-- Excerpt to read start --

It's Terrell Owens' world, we just live in it
Others try to maintain private lives, but become so ubiquitous, the media can't help but follow their every move – even if, you know, it’s the same tired song and dance we’ve seen before (see Brett Favre).
Then there's Terrell Owens.
Let's face it, T.O.'s life has already been a crazy, cartoonish reality show in front of the cameras. Only now, it officially has a name and home on your DVR guide.
Being a football fan living in a football town, I already know more about Owens than I would ever care to. And trust me, I don't respect his me-first drama and blatant attempts at quarterback sabotage.
That said, the guy is an absolute physical specimen, which is exactly why a team like the Buffalo Bills snatched him up two days after the Dallas Cowboys finally got tired of his diva act earlier this year.
So this much we know about Owens: He can help you win. He can help you sell tickets. He can make you want to stab your eyes out because he’s a perpetual adolescent stuck in a Greek god’s body.
But can he produce a compelling TV show?
And as you'd expect of an athlete who once did sit-ups in his driveway for the media and blasted a bucket of popcorn into his face during a touchdown celebration, "The T.O. Show" should stand for “totally outrageous.”
In the pilot episode that aired Monday, Owens finds out he's been released from the Cowboys and clutches a tablecloth owner Jerry Jones drew on the day they parted ways as if it were the Shroud of Turin.

-- Excerpt to read end --

__Direction__. Can you continue the piece above about Terrell Owens and "The T.O. Show," picking up after its last sentence?

-- Dataset records start --

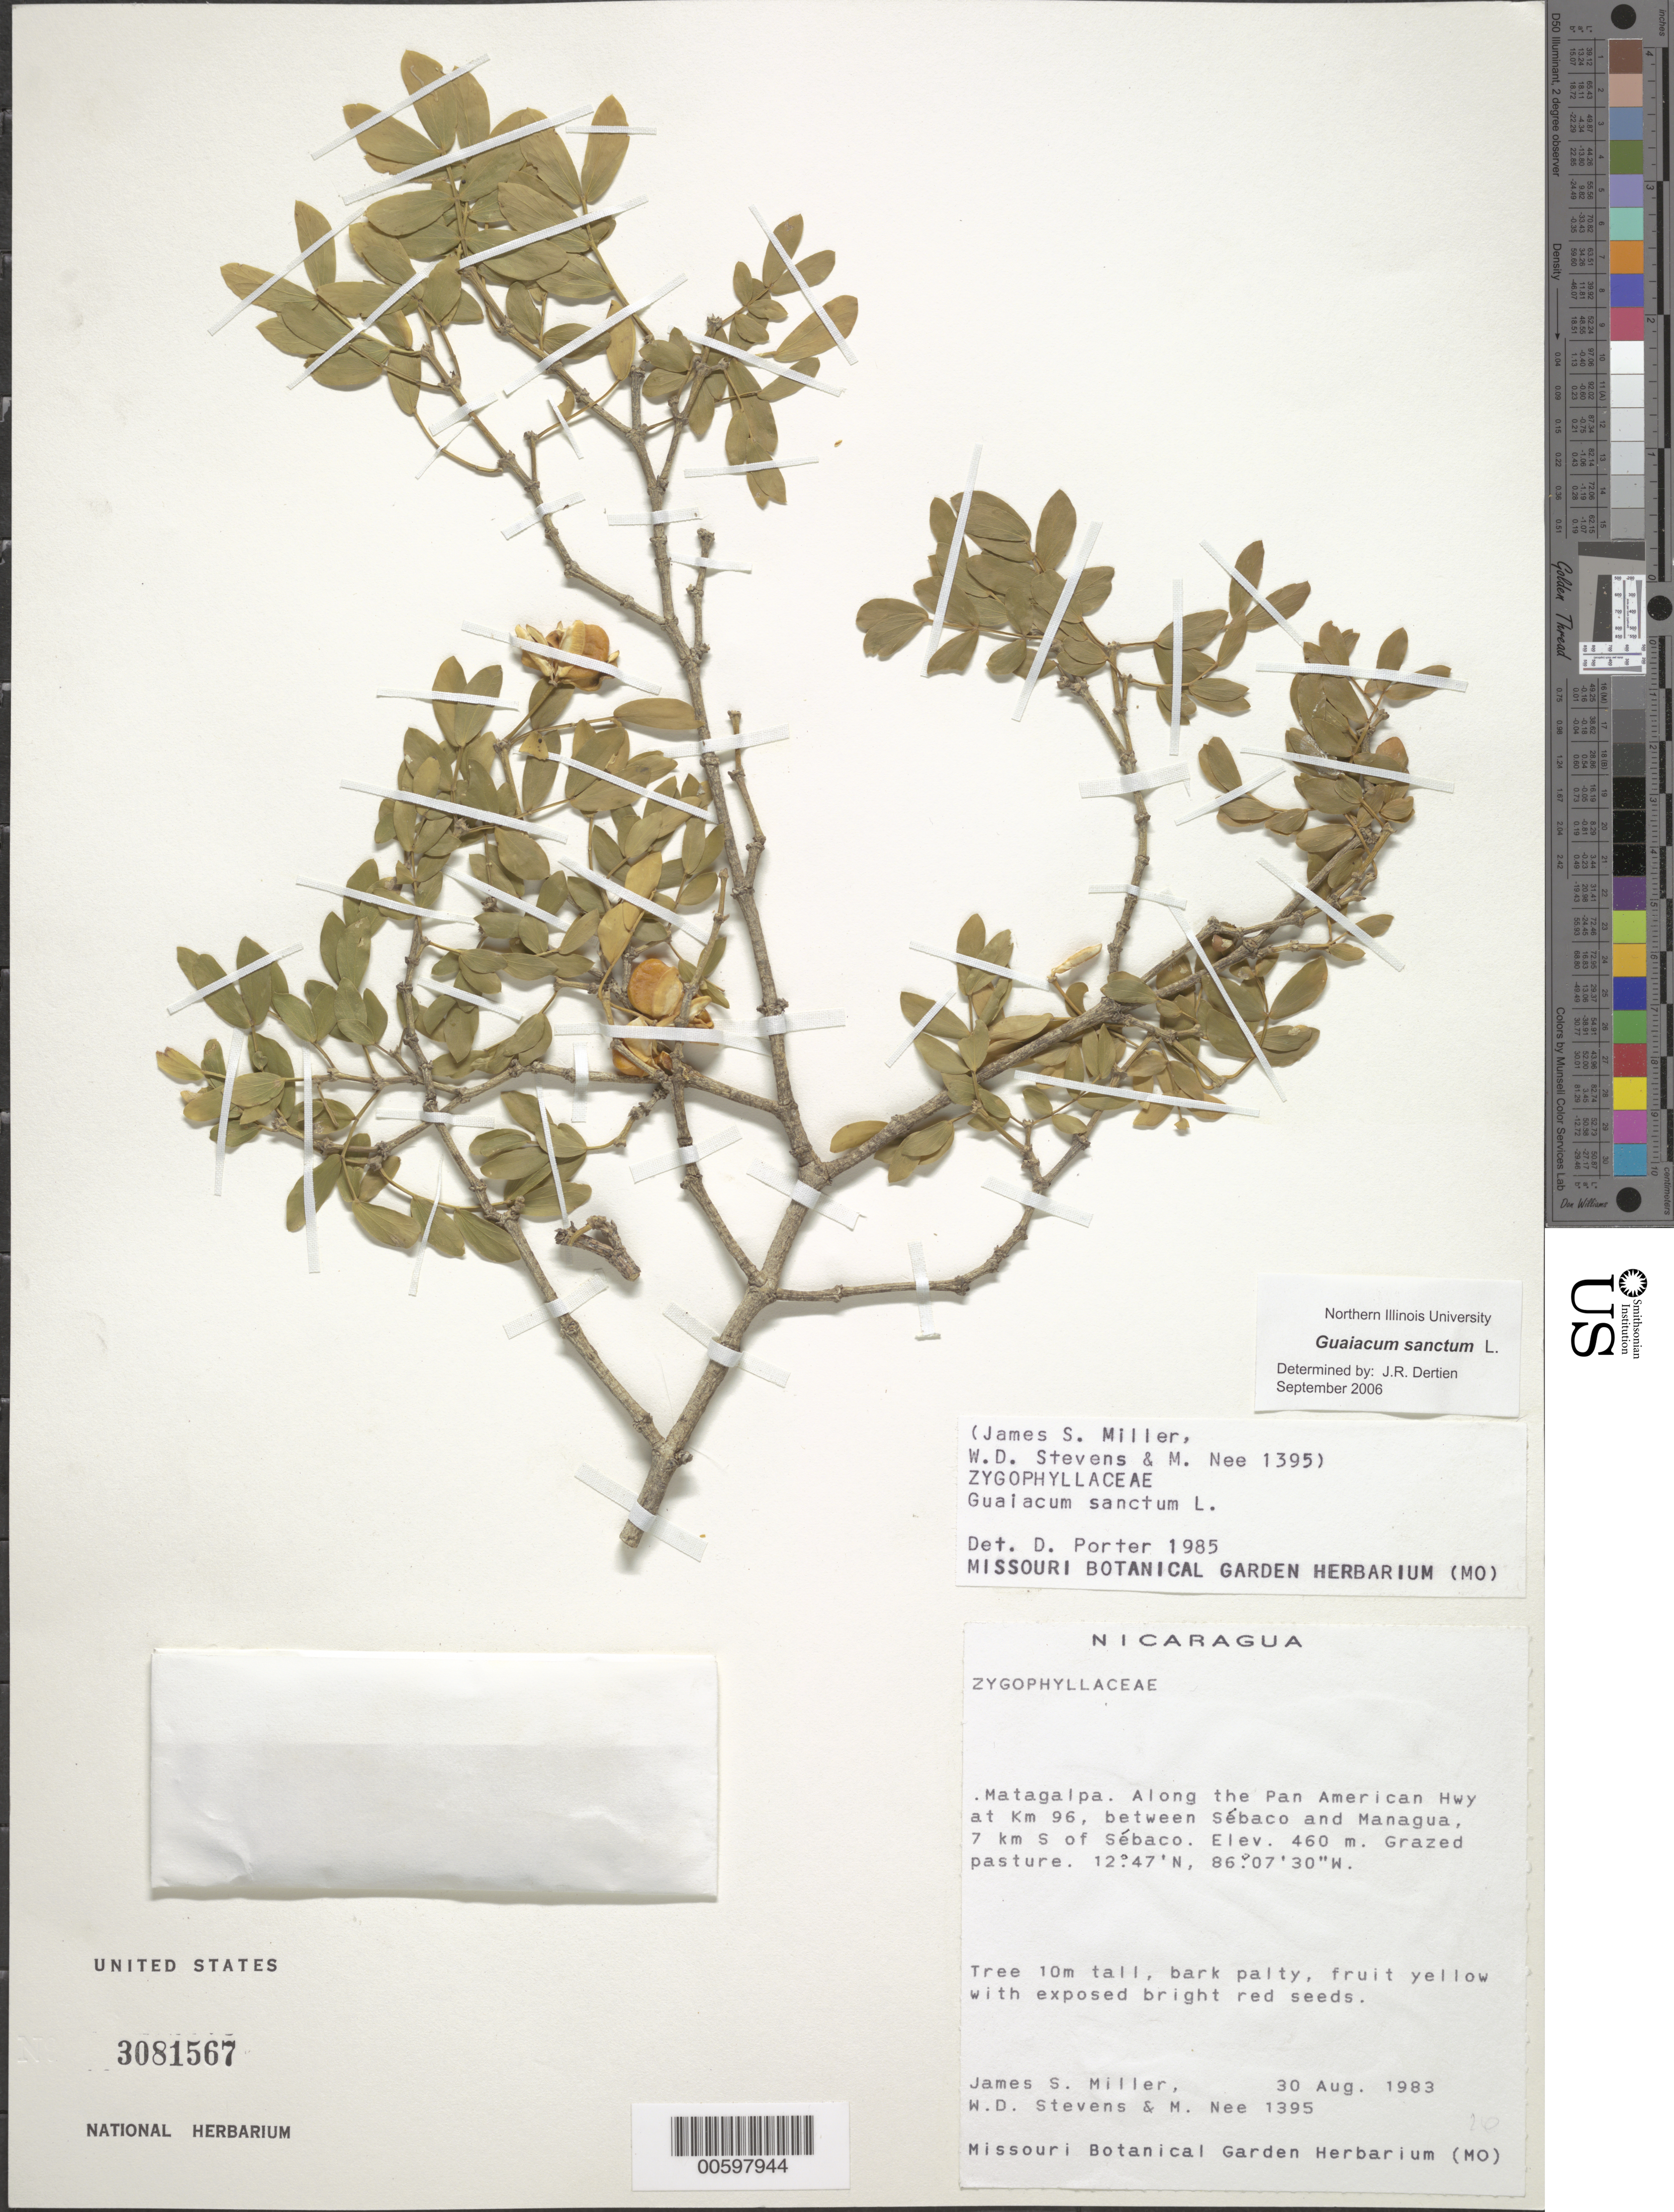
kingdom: Plantae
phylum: Tracheophyta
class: Magnoliopsida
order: Zygophyllales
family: Zygophyllaceae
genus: Guaiacum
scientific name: Guaiacum sanctum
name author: L.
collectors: J. S. Miller, W. D. Stevens & M. Nee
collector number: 1395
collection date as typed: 30 Aug 1983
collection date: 1983-08-30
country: Nicaragua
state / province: Matagalpa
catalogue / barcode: US 3081567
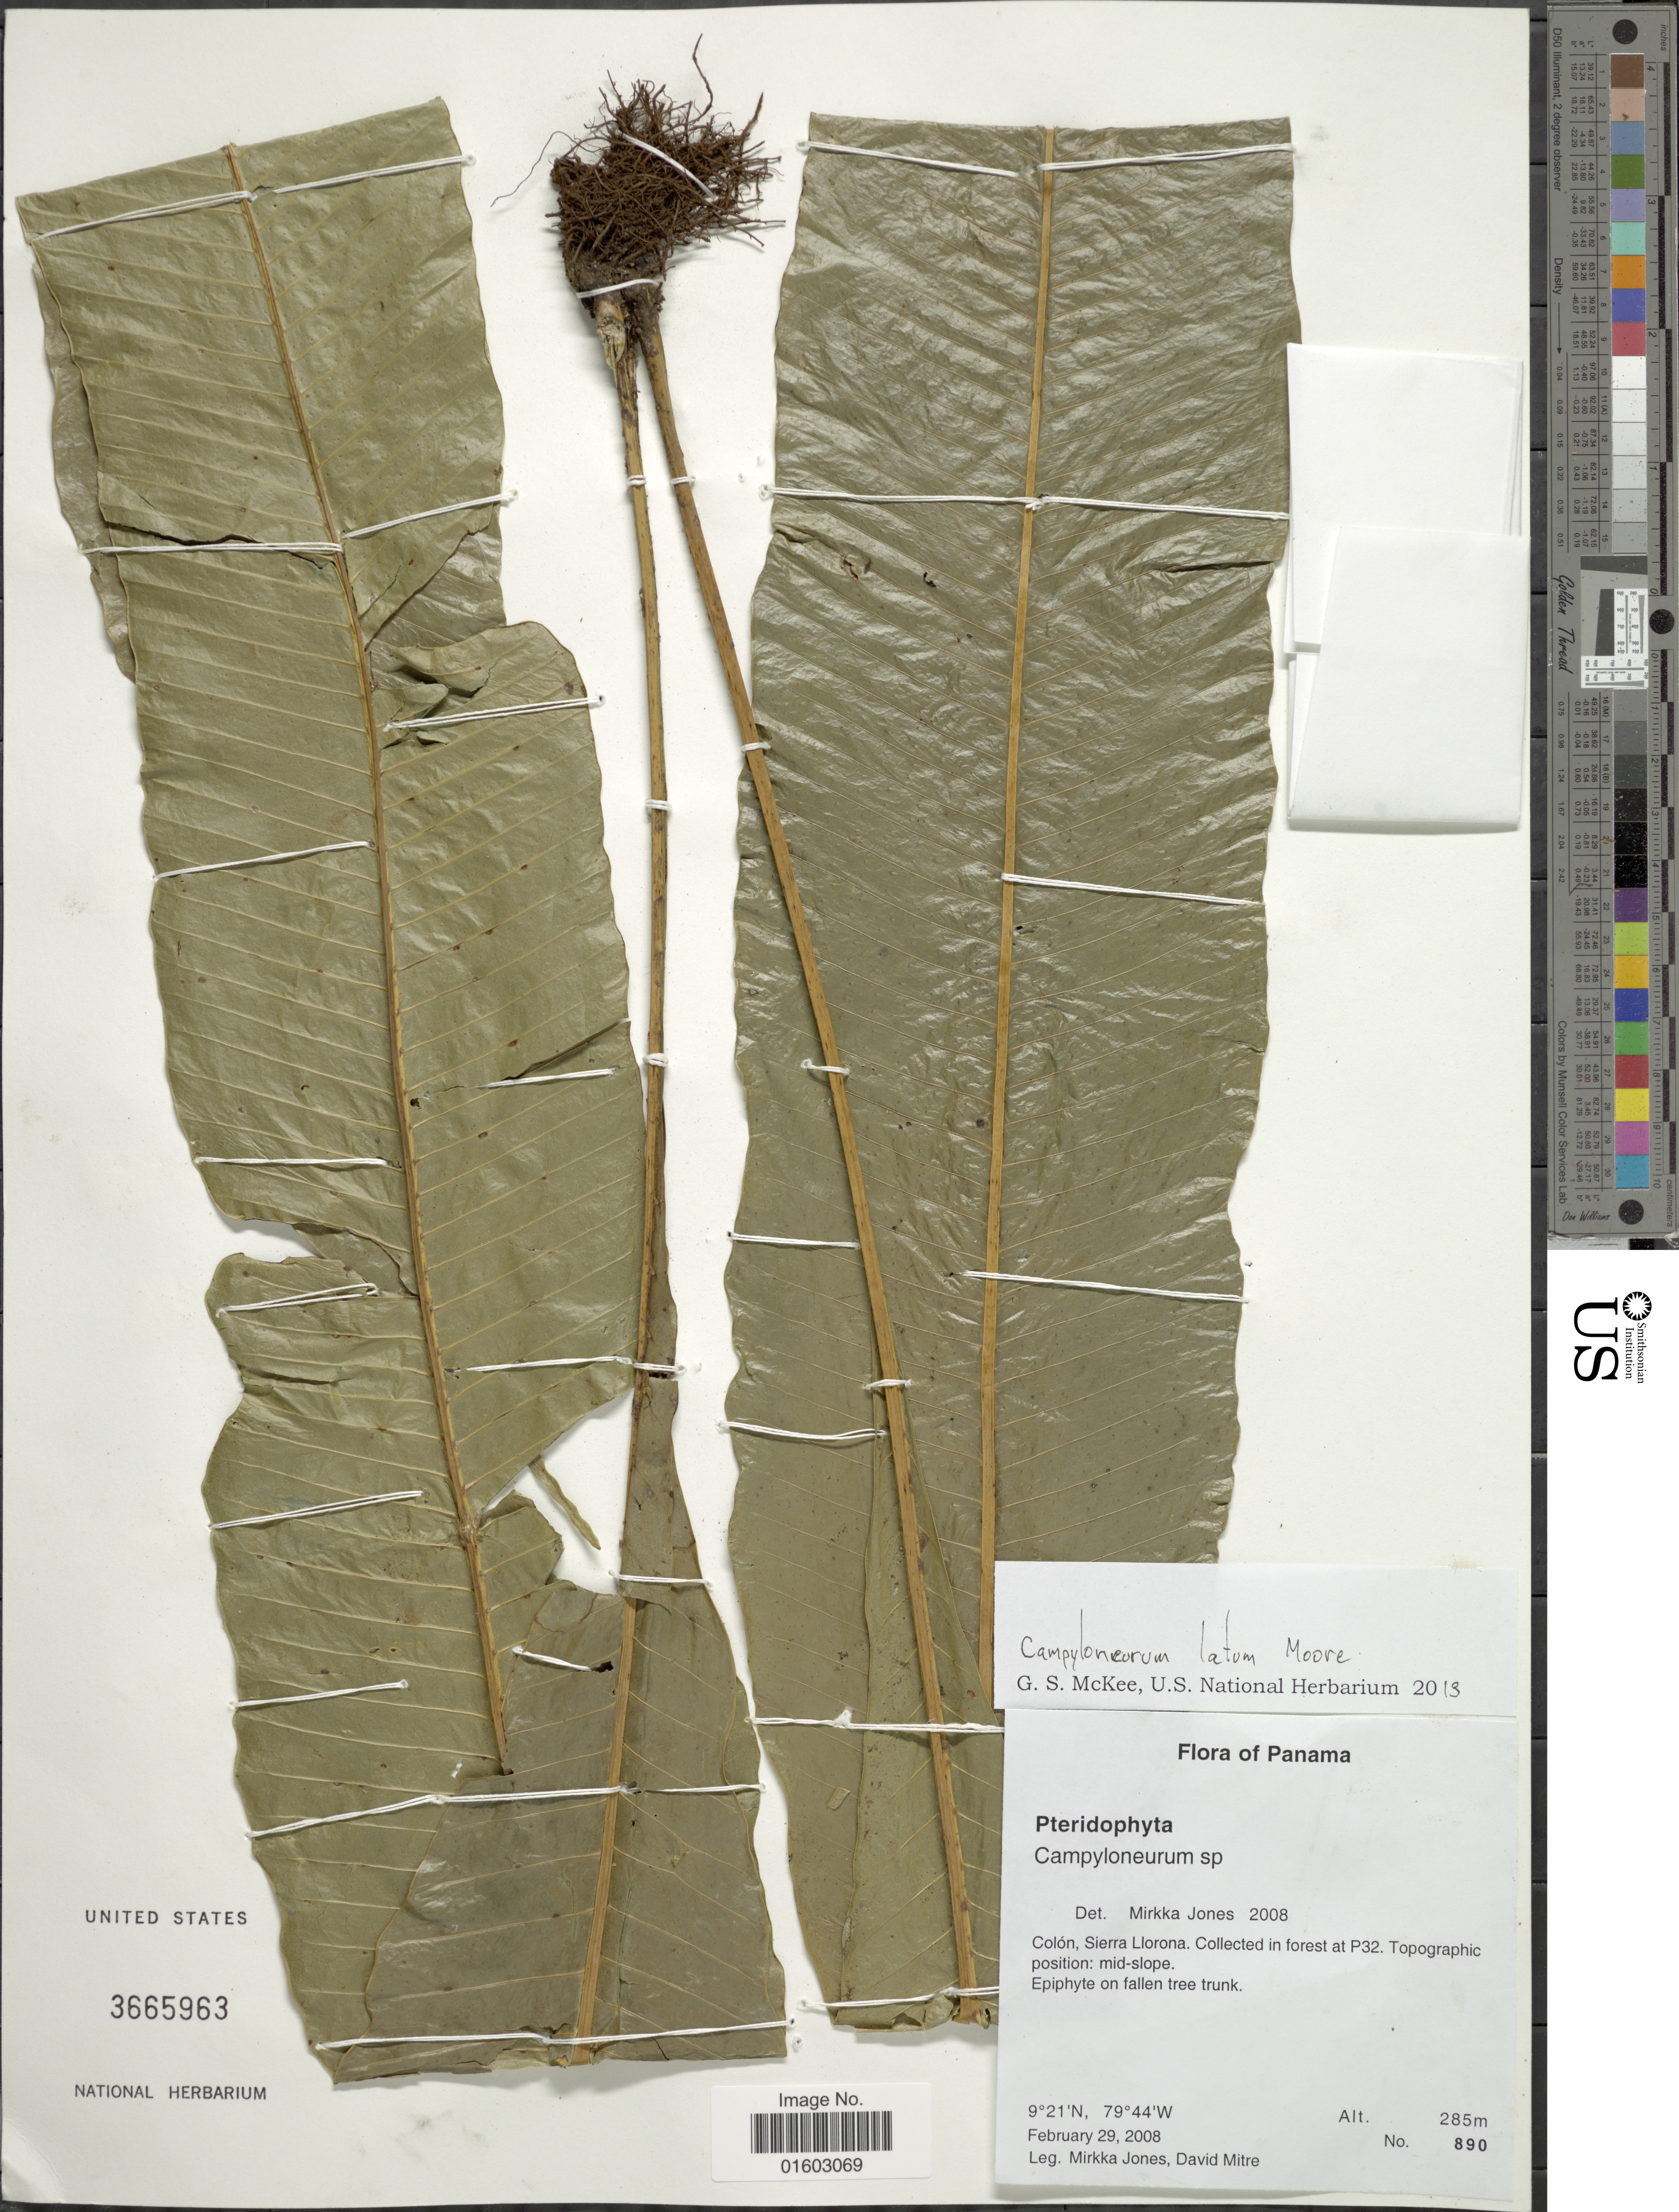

-- Dataset records end --

__Task response__.
In comes Owens' publicists to perk him up -- two women who seem genuinely interested in keeping their star client on a respectable leash. Except when they convince him to move from Miami to L.A., Owens spends his days dropping Benjamins on Rodeo Drive and flirting with gold-digging sexpots.
It’s T.O.’s world, everyone else just lives in it, right?
Of course, it’s Owens’ version of his world, but having searched for flaws in the pilot, there seems to be very little “acting” going on. Sure, circumstances are scripted for TV. But you can't fake the reaction that fans and women give him when he's out on the town or waiting for his luggage at the airport.
That has nothing to do with a VH1 entourage following him. It has everything to do with being Terrell Owens, multimillionaire and narcissistic lapdog.
Owens already has more than his share of haters, so you'll likely find TV critics and sportswriters across the country bashing his reality TV foray as self-indulgent tripe.
They’d be right, of course. But getting on your reality TV high horse or sports-as-pure-entity pulpit is a tired shtick.
You can scoff at self-promotion until your face is as bloated as T.O.’s ego. Love or hate him, at least this guy has earned his fame (or infamy) unlike the Heidi Montag’s and Kate Gosselin’s of the world.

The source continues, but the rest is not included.